Existing solutions to the problem of autonomously disinfecting rooms using UV light rely on manually selecting a single vantage point in the room and allowing the UV light to emit for a fixed amount of time. Usually, they pick a point in the center of the room’s obstacles. But there are a couple of issues with this paradigm. By the inverse square law of light, the radiation dose received by a surface decreases with the square of its distance to the source of light, so single point methods would struggle to disinfect far-off surfaces in a timely manner. Another issue to consider is occlusions, or objects that block the passage of light. In any realistic room-model, light will simply be unable to reach all desired surfaces from a single point, leaving parts of the room still infected.
Our method of disinfection avoids these issues and manages to minimize the dwell-time needed to actually disinfect all surfaces in the room, and gets somewhat close to optimizing a path through these points. In order to argue for why our method is superior, though, examples and actual data always help. So, I spent a couple days this week simulating single-point solutions and calculating how good of a job they did, along with how much time they took to disinfect the room. In this simulation, I assumed that all edges are non-opaque, so they let light through, even through the insides of obstacles. Then, I found the two points; the centroid of the obstacle nodes, and the grid-point (from when we griderize our space) which minimizes dwell-time at it.
NOTE: Even though this is an invalid assumption (i.e. it would never happen in real life), doing this gives our method an even better argument. The actual single-point dwell-time is bounded below by the dwell-time assuming non-opaqueness. If our method performs better than this bound, then we’re doing better even giving the best possible hypothetical scenario to the current paradigm.
Here’s an sample single-point solution assuming that light goes through edges and obstacles:
Unsurprisingly, our solution did in fact, do far better than the current paradigm in both scenarios, even taking into account the robot’s traversal time. These details and results were great for our argument, and we compiled them to present to the overall COVID-19 meeting (last meeting was three weeks ago). The external people seemed pretty happy with the results. There were a couple of other things discussed in the meeting. Someone mentioned it might be good to have a different linear programming setup where we maximize the amount of flux received by edges if we have a bound on the total dwell-time. This might be useful in cases where total disinfection takes very long, or in cases where we aren’t allowed a lot of time to disinfect.
In our weekly meeting, one of Prof. Hauser’s postdocs, Zherong Pan, mentioned that he had a mixed integer linear programming formulation for minimizing total disinfection time. This includes the dwell-time and the time taken to move around the tour which reaches each of these points. This was pretty exciting! This is the actual minimization we want – no approximations at all. Now, the problem is that mixed integer linear programs can’t necessarily be solved in polynomial time.
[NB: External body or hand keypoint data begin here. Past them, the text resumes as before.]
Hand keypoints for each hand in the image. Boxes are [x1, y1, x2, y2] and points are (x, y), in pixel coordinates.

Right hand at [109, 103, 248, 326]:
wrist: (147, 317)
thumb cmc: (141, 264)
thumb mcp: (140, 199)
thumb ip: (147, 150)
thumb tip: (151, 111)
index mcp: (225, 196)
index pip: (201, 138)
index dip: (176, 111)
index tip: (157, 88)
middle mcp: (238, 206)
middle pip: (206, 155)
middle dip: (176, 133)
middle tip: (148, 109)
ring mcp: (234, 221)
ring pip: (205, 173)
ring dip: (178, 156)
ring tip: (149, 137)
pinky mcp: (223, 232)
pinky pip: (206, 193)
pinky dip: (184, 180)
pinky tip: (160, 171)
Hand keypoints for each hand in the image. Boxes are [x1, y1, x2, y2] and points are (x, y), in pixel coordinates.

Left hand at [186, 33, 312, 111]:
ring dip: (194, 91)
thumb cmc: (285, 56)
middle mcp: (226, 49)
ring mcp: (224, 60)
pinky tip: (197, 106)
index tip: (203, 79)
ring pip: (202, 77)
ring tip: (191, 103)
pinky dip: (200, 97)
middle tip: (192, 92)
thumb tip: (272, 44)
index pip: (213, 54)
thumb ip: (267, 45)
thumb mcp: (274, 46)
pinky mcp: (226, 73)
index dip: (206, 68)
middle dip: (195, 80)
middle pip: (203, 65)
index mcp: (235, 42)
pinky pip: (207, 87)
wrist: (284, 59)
NOTE: A mixed integer linear program (MILP) is very similar to a linear program. We optimize for a linear expression of our decision variables, while enforcing constraints that can be described by linear expressions of these variables. However, there are additional constraints for some variables. In a linear program, all variables can take continuous values, i.e. they are assumed to be real values (although they can be bounded by constraints). In a MILP, some of these variables are further constrained to be only integers. For example, a MILP might have variable x which we bound by linear constraints to be between 0 and 1 (inclusive). If the MILP further constraints x to be an integer, then we know it can only take binary values (0 or 1). This small change actually makes MILPs much harder to solve! Integer linear programming is NP-complete, making it typically a much more costly program (time-wise) to solve.
However, this is great news in terms of our tests! With the MILP, we can find the actual optimal disinfection time. This gives us a base value to test our algorithm (which just uses an LP) against. If it does well, this is perhaps the best argument towards using our quick and hopefully close-to-optimal algorithm.
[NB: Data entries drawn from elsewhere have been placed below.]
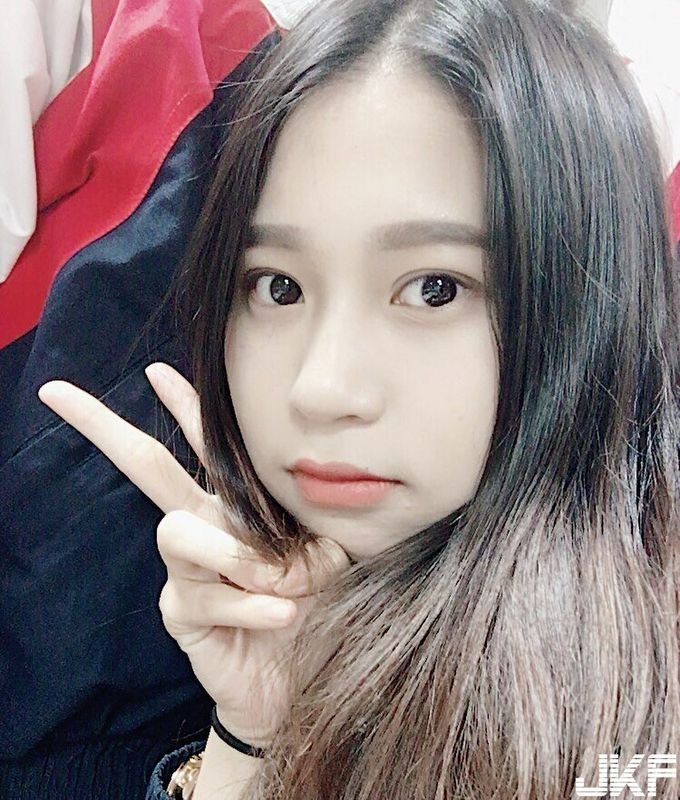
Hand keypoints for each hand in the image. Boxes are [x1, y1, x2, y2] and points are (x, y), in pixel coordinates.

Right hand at [38, 363, 350, 743]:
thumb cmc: (320, 608)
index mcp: (237, 507)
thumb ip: (317, 530)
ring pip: (176, 532)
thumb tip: (294, 523)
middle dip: (104, 428)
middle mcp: (203, 530)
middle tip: (58, 392)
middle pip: (146, 467)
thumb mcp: (331, 556)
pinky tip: (286, 614)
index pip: (208, 446)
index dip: (185, 407)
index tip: (158, 370)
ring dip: (239, 554)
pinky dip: (254, 604)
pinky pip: (207, 595)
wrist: (305, 679)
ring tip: (288, 581)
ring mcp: (186, 572)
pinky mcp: (183, 615)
These developments and ideas gave me lots of directions to follow. However, before starting these problems, I worked on testing a heuristic for potential vantage-point selection. One of the main bottle-necks for our algorithms’ run-time has been vantage-point visibility graph calculations. However, from lots of our solutions, we’ve noted that the dwell-points selected are never far off from the obstacles; usually, the points get selected very close by. Finding visibility graphs for all these points that aren’t ever chosen is therefore wasted computation time. There’s also the future consideration that in three dimensions, gridding the space is infeasible both in terms of memory and time. Even in two dimensions, the program struggles to complete at very high resolution and visibility computations are more complicated in three dimensions.
The first heuristic I tested was selecting points on the perpendicular bisectors of each obstacle edge, at some required minimum distance away. I completed this heuristic code, but testing has turned out to be a longer deal than I expected. For a fair comparison, I want to find dwell-times for the optimal solution (using the grid) at as high a resolution I can. But the run-times are ridiculously long, so I plan to let them run over the weekend and see what happens.